◆ Te analyseren tekst
Met betrekking tot de brandstichtingen bij [aangever] geldt dat er opnieuw sprake is van een ontmoeting bij [adres 1] voorafgaand aan de poging op 13 september tussen [dader 1] , verdachte en anderen (waaronder ook [persoon 2] ). In de middag vóór de brand op 16 september zegt [dader 1] in een gesprek dat hij misschien nog met verdachte mee moet. Later die avond informeert verdachte bij [dader 2] hoe de poging brandstichting op 13 september zijn beslag heeft gekregen. Daarnaast blijkt [aangever] te worden genoemd in een moordzaak waarvoor onder andere verdachte wordt vervolgd.
Op basis van het voorgaande is (ter zake van drie van de vier feiten) onmiskenbaar een lijn te ontwaren waarbij verdachte in beeld komt kort voor het plegen van het feit door de daders. Er is steeds sprake van een ontmoeting tussen [dader 1] , verdachte en een aantal anderen. Ook wordt in opgenomen gesprekken die rondom de feiten hebben plaatsgevonden door de daders van de feiten in min of meer belastende zin aan verdachte gerefereerd. Daarnaast kan tussen (familie van) verdachte en de slachtoffers van de diverse feiten een connectie worden gereconstrueerd.
De hiervoor geschetste feitenconstellatie, die is gebaseerd op de bewijsmiddelen in onderling verband en samenhang bezien, bevat onmiskenbaar aanwijzingen voor wetenschap en betrokkenheid van verdachte bij alle hiervoor besproken feiten. Voor de kwalificatie van een rol als opdrachtgever van de feiten, zoals het Openbaar Ministerie heeft betoogd, bevat het dossier naar het oordeel van de rechtbank, zoals hiervoor reeds werd overwogen, echter onvoldoende bewijs. Het dossier bevat naar het oordeel van de rechtbank evenmin voldoende informatie om een andere rol of vorm van betrokkenheid – die verder gaat dan voornoemde aanwijzingen – van verdachte handen en voeten te geven. De eerdergenoemde verwijzingen naar verdachte in de opgenomen gesprekken hebben een in enige matige belastende strekking, maar duiden naar het oordeel van de rechtbank niet meteen op (volledige) wetenschap en betrokkenheid (als opdrachtgever) van verdachte bij deze feiten, nu deze communicatie minst genomen multi-interpretabel is. Er mist een groot deel van de communicatie in het dossier nu gelijktijdig werd gecommuniceerd via Encrochat, waarbij onduidelijk is wie er met wie communiceerde. Ook lijkt er gezien de beschreven ontmoetingen sprake te zijn van mogelijke betrokkenheid van derden, wiens rol en/of aandeel niet op basis van het dossier kan worden vastgesteld.

◆ Oefengegevens
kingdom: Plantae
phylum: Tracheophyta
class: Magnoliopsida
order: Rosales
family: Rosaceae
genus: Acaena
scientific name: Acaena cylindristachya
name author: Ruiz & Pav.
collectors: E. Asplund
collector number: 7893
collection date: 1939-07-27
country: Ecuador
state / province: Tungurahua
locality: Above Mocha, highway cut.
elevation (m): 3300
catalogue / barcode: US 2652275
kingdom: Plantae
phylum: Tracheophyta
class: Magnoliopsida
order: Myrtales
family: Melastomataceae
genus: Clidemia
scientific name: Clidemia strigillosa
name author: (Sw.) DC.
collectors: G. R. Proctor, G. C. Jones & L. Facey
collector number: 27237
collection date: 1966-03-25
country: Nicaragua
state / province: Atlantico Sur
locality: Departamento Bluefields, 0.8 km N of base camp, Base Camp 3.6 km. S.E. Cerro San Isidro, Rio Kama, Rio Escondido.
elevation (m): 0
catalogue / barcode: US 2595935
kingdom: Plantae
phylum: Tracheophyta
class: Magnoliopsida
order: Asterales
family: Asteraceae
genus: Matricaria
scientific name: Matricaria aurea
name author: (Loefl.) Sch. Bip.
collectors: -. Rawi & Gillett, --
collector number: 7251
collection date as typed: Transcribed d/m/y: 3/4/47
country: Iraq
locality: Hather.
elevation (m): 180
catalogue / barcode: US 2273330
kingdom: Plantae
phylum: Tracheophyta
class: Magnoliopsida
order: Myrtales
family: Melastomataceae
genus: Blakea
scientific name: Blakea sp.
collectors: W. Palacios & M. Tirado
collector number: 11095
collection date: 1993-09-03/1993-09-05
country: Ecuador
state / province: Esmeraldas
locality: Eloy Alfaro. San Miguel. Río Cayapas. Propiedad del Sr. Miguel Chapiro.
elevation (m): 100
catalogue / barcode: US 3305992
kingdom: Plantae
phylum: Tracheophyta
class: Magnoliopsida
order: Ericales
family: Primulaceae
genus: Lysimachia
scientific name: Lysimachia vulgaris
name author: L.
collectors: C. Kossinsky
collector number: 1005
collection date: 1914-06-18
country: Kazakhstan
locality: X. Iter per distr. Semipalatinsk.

◆ Opdracht
Beantwoord op basis van de te analyseren tekst de volgende vragen:
(a) Op welke datum vond de poging tot brandstichting plaats waarnaar verdachte bij [dader 2] informeerde?
(b) Voor hoeveel van de vier feiten valt volgens de tekst een lijn te ontwaren waarbij verdachte kort voor het plegen in beeld komt?
(c) Via welk middel werd gelijktijdig gecommuniceerd, waardoor een groot deel van de communicatie in het dossier ontbreekt?

◆ Schriftelijk antwoord
(a) Op 13 september.
(b) Voor drie van de vier feiten.
(c) Via Encrochat.